Food options for non-vegetarians

In India, the most commonly consumed non-veg food items are eggs, fish and chicken. You can get them every day when on a low carb diet. There are so many yummy dishes that you can get out of them.

Your diet will not be tough at all. Have a fluffy omelet with lots of veggies for breakfast, enjoy grilled fish for lunch and tandoori chicken for dinner!

Food options for vegetarians/egalitarians

Vegetables

There are lots of low carb veggies in India so vegetarians need not necessarily worry. Have a look at those that offer 4g and less of carbon per 100g of the veggies.

Cauliflower, broccoli and cabbage

A dish can be easily drawn up of cabbage, cauliflower or broccoli. If you fall on an egalitarian, you can always have cabbage with scrambled eggs. Broccoli and cabbage soup can be included in your meal.

• Boiled cabbage has 0.6g carbon per 100 g
• Boiled Broccoli has 1.3g carbon per 100 g
• Boiled Cauliflower has 2.3g carbon per 100 g

Spinach, lettuce, cucumber and radish

You can make a healthy salad out of radish, cucumber and lettuce. If you like, they can be steamed. A cheesy spinach soup is also a great option for a meal.

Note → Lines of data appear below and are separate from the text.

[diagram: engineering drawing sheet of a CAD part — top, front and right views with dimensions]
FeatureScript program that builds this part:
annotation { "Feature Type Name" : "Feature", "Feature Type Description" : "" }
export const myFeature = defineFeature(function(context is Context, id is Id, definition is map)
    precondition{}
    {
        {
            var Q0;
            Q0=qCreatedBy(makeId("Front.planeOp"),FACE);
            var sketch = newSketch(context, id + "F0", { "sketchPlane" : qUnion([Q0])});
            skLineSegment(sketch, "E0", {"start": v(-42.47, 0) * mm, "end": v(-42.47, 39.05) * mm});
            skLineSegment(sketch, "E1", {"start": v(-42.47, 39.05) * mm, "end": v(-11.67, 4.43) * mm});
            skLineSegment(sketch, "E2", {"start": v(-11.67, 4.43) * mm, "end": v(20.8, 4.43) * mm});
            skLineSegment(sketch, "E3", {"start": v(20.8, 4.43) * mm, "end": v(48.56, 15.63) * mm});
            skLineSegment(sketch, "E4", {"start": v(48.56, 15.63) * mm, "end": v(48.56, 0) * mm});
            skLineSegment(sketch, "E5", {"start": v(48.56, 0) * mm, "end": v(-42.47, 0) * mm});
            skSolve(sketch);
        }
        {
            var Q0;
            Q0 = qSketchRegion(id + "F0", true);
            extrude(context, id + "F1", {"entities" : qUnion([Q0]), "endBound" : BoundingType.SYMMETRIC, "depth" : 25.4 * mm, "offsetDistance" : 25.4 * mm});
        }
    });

• Raw cucumber has 1.5g of carbon per 100 g
• Raw radish has 2 g of carbon per 100 g
• Raw Spinach has 1.6g of carbon per 100 g
• Lettuce has 1.9g of carbon per 100 g

Eggplant

Brinjal or eggplant is a very low carb veggie. Raw Brinjal (100g) has 2.2g of carbon in it. The carb count increases only on addition of onion and tomatoes. You can cut eggplant into thin slices, add masalas and cook on the Tawa with minimal oil. It can definitely be a part of your low carbohydrate diet.

Capsicum and Pumpkin

Capsicum and pumpkin are also low carbohydrate veggies. Capsicum can be added to salads, grilled veggies and even an omelet. You can also make a yummy dish out of the pumpkin and relish it along with your salad or soup. Pumpkin has only 2.2g of carbon in every 100g of the veggie.

Moore Dal and Soya

Soya is a major source of protein for vegetarians. You can include soya chunks in your meals easily. Moore Dal is also a good option. It is low in carbon and healthy too.

Fruits

On a low carb diet, you cannot enjoy many fruits but you can have berries. Strawberries, raspberries and blueberries can be eaten but in moderation.

Dairy

You can go ahead with full fat milk and Paneer when a low carbohydrate diet. However, make sure that you consume it in moderation.

Nuts

Nuts are slightly tricky. Just stick to 5 almonds or 5 walnuts as a snack when hungry.

Oils

Extra virgin olive oil is the healthiest fat but, you have to drizzle it on top of cold salads.

You can have ghee, butter and coconut oil as well. However, do not forget to control portions. With a Low Carb Diet you can meet your Fitness and Weight loss goals easily.